[What this task involves]: Gather, from the data below, each line in which the word "street" occurs.

[Data entries]:
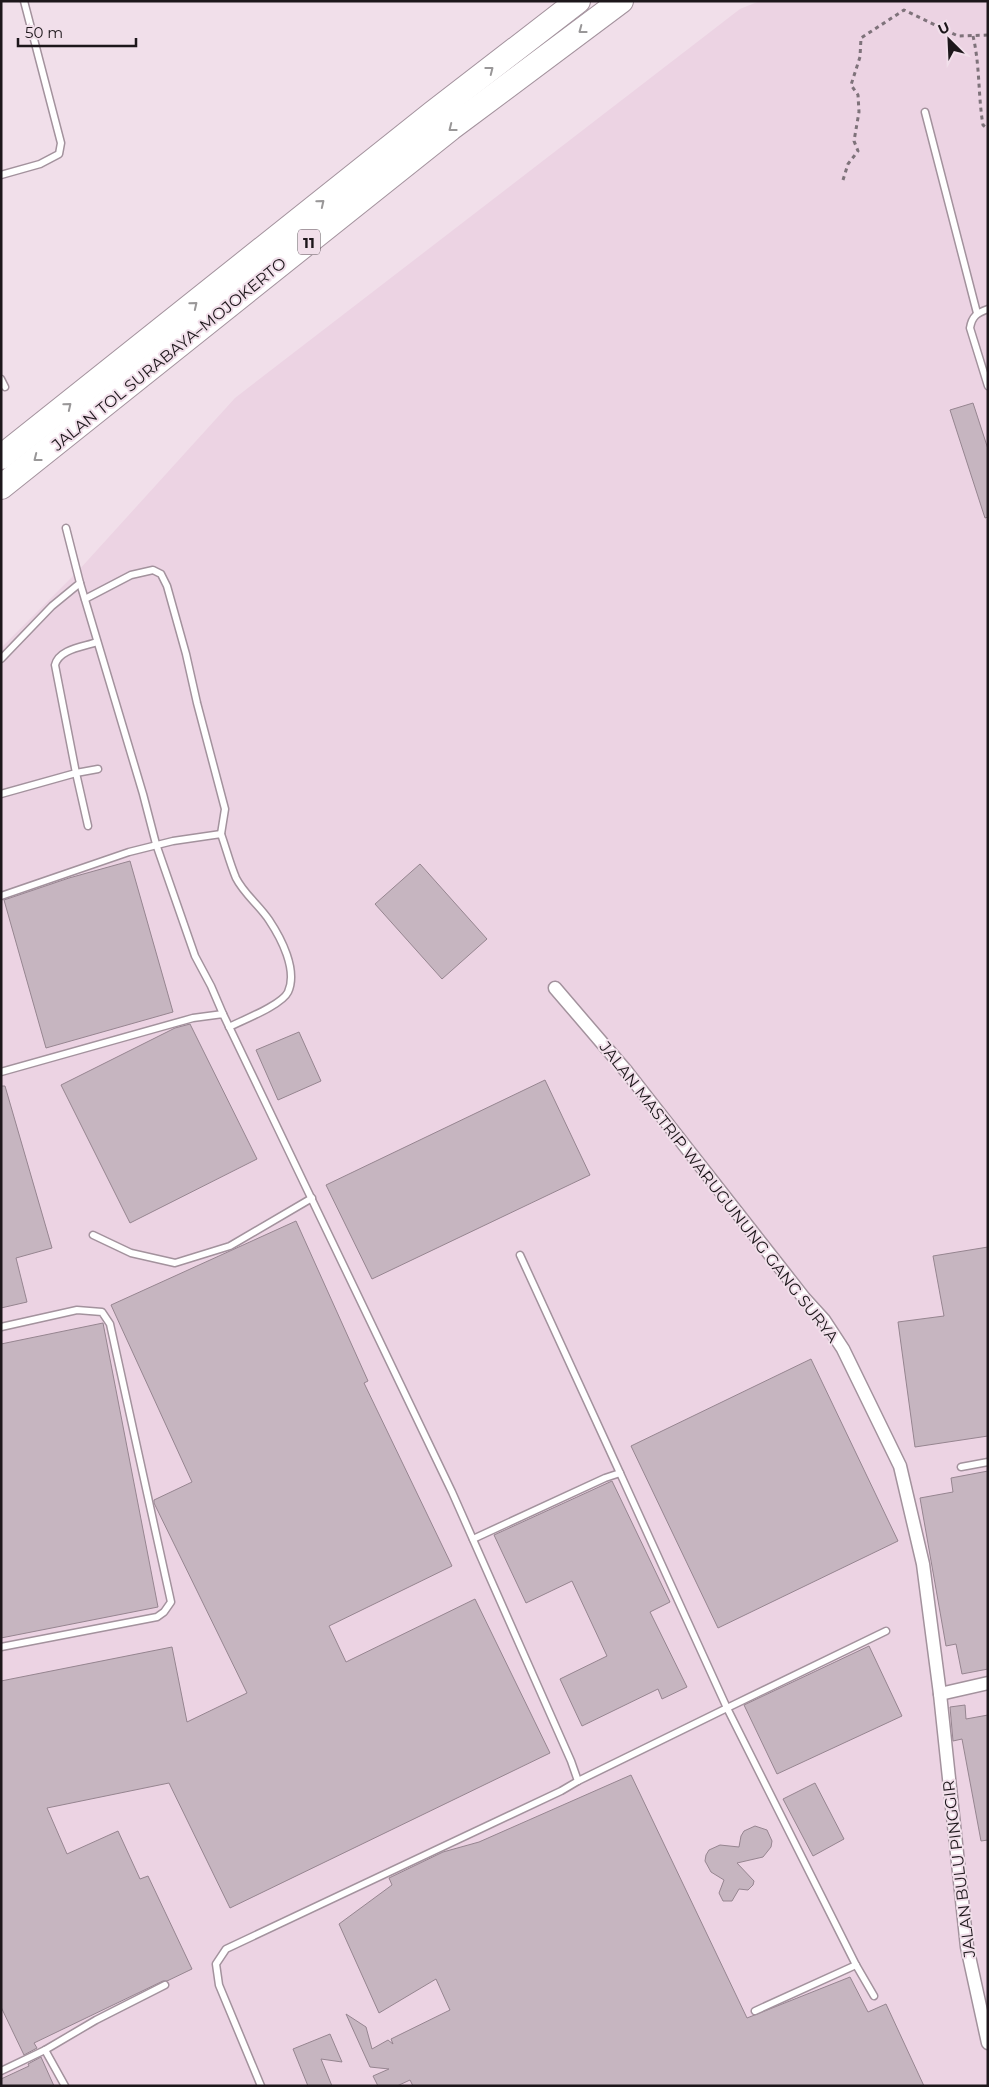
<svg xmlns="http://www.w3.org/2000/svg" width="989" height="2087" font-family="Montserrat,sans-serif">
  <style>
    .built { fill: #ecd3e3 }
    .building { fill: #c6b5c0; stroke: #968590 }
    .lines { fill: none; stroke-linecap: round; stroke-linejoin: round }
    .service-casing { stroke: #a3929d; stroke-width: 9 }
    .minor-casing { stroke: #a3929d; stroke-width: 15 }
    .motorway-casing { stroke: #a3929d; stroke-width: 26 }
    .path { stroke: #7e727a; stroke-width: 3; stroke-dasharray: 4 4; stroke-linecap: butt }
    .service { stroke: #fff; stroke-width: 6 }
    .minor { stroke: #fff; stroke-width: 12 }
    .motorway { stroke: #fff; stroke-width: 24 }
    .oneway { stroke: #999798 }
    .labels { text-anchor: middle; dominant-baseline: central; stroke-width: 4; stroke-linejoin: round; paint-order: stroke }
    .shield { fill: #f1dfea; stroke: #5d5359; stroke-width: 1 }
    .shield-label { font-size: 15px; font-weight: bold; fill: #1d171b }
    .street-label { font-size: 16px; fill: #1d171b; stroke: #f1dfea }
  </style>
  <rect width="100%" height="100%" fill="#f1dfea"/>
  <path class="built" d="M760,1H988V2086H1V648L78,571L235,398L740,9Z"/>
  <g class="building">
    <path d="M973,403L988,449V517L985,518L950,410Z"/>
    <path d="M130,861L173,1012L46,1048L4,900L69,878Z"/>
    <path d="M420,864L487,939L442,979L375,904Z"/>
    <path d="M190,1024L257,1159L130,1223L61,1085L175,1028Z"/>
    <path d="M299,1032L321,1081L278,1100L256,1050Z"/>
    <path d="M545,1080L590,1175L372,1279L326,1185Z"/>
    <path d="M1,1086H5L52,1248L16,1258L27,1302L1,1308Z"/>
    <path d="M296,1221L368,1381L364,1383L452,1566L329,1626L346,1662L475,1599L550,1753L230,1908L169,1783L47,1808L67,1854L118,1831L140,1879L148,1876L192,1969L167,1981H163L34,2043L37,2048L24,2055L1,2007V1681L172,1647L187,1722L247,1693L154,1503V1500L192,1482L111,1305Z"/>
    <path d="M988,1247V1436L915,1447L898,1322L944,1316L933,1256Z"/>
    <path d="M103,1323L158,1607L1,1638V1344Z"/>
    <path d="M811,1359L898,1541L718,1628L631,1446Z"/>
    <path d="M988,1471V1669L962,1674L956,1644L946,1646L920,1498L953,1492L951,1478Z"/>
    <path d="M612,1481L670,1602L650,1612L687,1687L662,1699L658,1689L582,1726L560,1679L607,1656L572,1581L526,1603L494,1535Z"/>
    <path d="M869,1646L902,1716L777,1774L744,1705Z"/>
    <path d="M965,1705L966,1719L988,1715V1840L981,1841L962,1739L953,1741L950,1707Z"/>
    <path d="M631,1775L747,2018L850,1977L868,2012L886,2004L924,2086H413L410,2080L397,2086H378L373,2076L389,2069L370,2067L346,2014L366,2027L372,2049L388,2040L393,2044L391,2039L450,2010L436,1979L379,2013L339,1924L392,1885L389,1878L443,1852L479,1842Z"/>
    <path d="M815,1783L844,1839L813,1856L783,1799Z"/>
    <path d="M755,1826L767,1830L772,1841L771,1847L763,1857L737,1863L754,1881L753,1885L748,1890L739,1889L732,1901H723L719,1893L724,1880L711,1872L705,1861L706,1855L709,1850L720,1845L739,1847L741,1836L744,1831Z"/>
    <path d="M330,2034L342,2062L321,2059L332,2086H308L293,2049Z"/>
    <path d="M41,2057L54,2086H1V2079L29,2066L28,2064Z"/>
  </g>
  <g class="lines">
    <defs>
      <g id="service">
        <path d="M925,112L977,313"/>
        <path d="M1,175L40,164L59,154L61,143L24,1"/>
        <path d="M988,309C977,313 972,316 970,328L988,386"/>
        <path d="M1,379L5,387"/>
        <path d="M80,583L143,794L156,844L195,956L211,986L223,1014"/>
        <path d="M85,599L131,575L153,570L161,574L167,586L186,654L197,703L225,809L221,834"/>
        <path d="M1,659L52,606L80,583L66,528"/>
        <path d="M1,794L76,773L55,665C59,649 83,647 97,642"/>
        <path d="M88,826L76,773L98,769"/>
        <path d="M1,896L129,852L173,841L221,834C226,848 230,864 236,878C244,894 259,905 269,920C281,938 298,970 288,992C282,1005 243,1020 229,1027"/>
        <path d="M1,1072L193,1018L223,1014L452,1492L571,1761L578,1781L561,1791L226,1949L216,1964L219,1985L261,2086"/>
        <path d="M93,1235L131,1253L175,1263L230,1246L312,1198"/>
        <path d="M520,1255L620,1473"/>
        <path d="M1,1327L77,1310L102,1312L110,1324L171,1602L164,1612L157,1617L1,1647"/>
        <path d="M961,1467L988,1462"/>
        <path d="M473,1539L605,1478L620,1473L727,1708L578,1781"/>
        <path d="M874,1996L856,1965L727,1708L886,1631"/>
        <path d="M755,2011L856,1965"/>
        <path d="M45,2050L65,2086"/>
        <path d="M1,2071L45,2050L96,2020L165,1985"/>
      </g>
      <g id="minor">
        <path d="M555,988L627,1072L804,1298L824,1320L843,1349L900,1466L923,1564L940,1694L967,1947L988,2043"/>
        <path d="M940,1694L988,1683"/>
      </g>
      <g id="motorway">
        <path d="M1,457L433,113L578,1"/>
        <path d="M1,487L451,128L621,1"/>
      </g>
    </defs>
    <use href="#service" class="service-casing"/>
    <use href="#minor" class="minor-casing"/>
    <use href="#motorway" class="motorway-casing"/>
    <g class="path">
      <path d="M973,36C980,65 978,96 983,125L988,129"/>
      <path d="M843,180L848,164L858,151L854,141L859,112L858,95L851,85L860,57L861,38L904,10L958,36L988,35"/>
    </g>
    <use href="#service" class="service"/>
    <use href="#minor" class="minor"/>
    <use href="#motorway" class="motorway"/>
  </g>
  <defs><path id="oneway-chevron" d="M-2-3.5L2.5 0L-2 3.5" fill="none" stroke-width="1.6" stroke-linecap="round" stroke-linejoin="round" transform="scale(1.25)"/></defs>
  <g class="oneway">
    <use href="#oneway-chevron" transform="translate(582 30) rotate(143)"/>
    <use href="#oneway-chevron" transform="translate(490 70) rotate(-38)"/>
    <use href="#oneway-chevron" transform="translate(452 128) rotate(142)"/>
    <use href="#oneway-chevron" transform="translate(321 203) rotate(-39)"/>
    <use href="#oneway-chevron" transform="translate(194 305) rotate(-39)"/>
    <use href="#oneway-chevron" transform="translate(68 406) rotate(-39)"/>
    <use href="#oneway-chevron" transform="translate(37 458) rotate(142)"/>
  </g>
  <g class="labels">
    <rect class="shield" x="298" y="229.5" width="22" height="25" rx="4"/>
    <g class="shield-label">
      <text x="309" y="242">11</text>
    </g>
    <g class="street-label">
      <text transform="translate(169 354) rotate(-39)">JALAN TOL SURABAYA–MOJOKERTO</text>
      <text transform="translate(719 1192) rotate(52)">JALAN MASTRIP WARUGUNUNG GANG SURYA</text>
      <text transform="translate(959 1869) rotate(-97)">JALAN BULU PINGGIR</text>
    </g>
  </g>
  <rect width="989" height="2087" fill="none" stroke="#1d171b" stroke-width="5"/>
  <g transform="translate(949 40) rotate(336)" stroke="#f1dfea" stroke-width="4" paint-order="stroke">
  <path d="M0-4L9 19L0 12L-9 19Z" fill="#1d171b"/>
  <text y="-8" font-size="14" font-weight="bold" text-anchor="middle" fill="#1d171b">U</text>
  </g>
  <path d="M18 38v8h118v-8" fill="none" stroke="#1d171b" stroke-width="2.5"/>
  <text x="25" y="38" font-size="15" fill="#1d171b" stroke="#f1dfea" stroke-width="4" paint-order="stroke">50 m</text>
</svg>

[Expected output]:
    .street-label { font-size: 16px; fill: #1d171b; stroke: #f1dfea }
    <g class="street-label">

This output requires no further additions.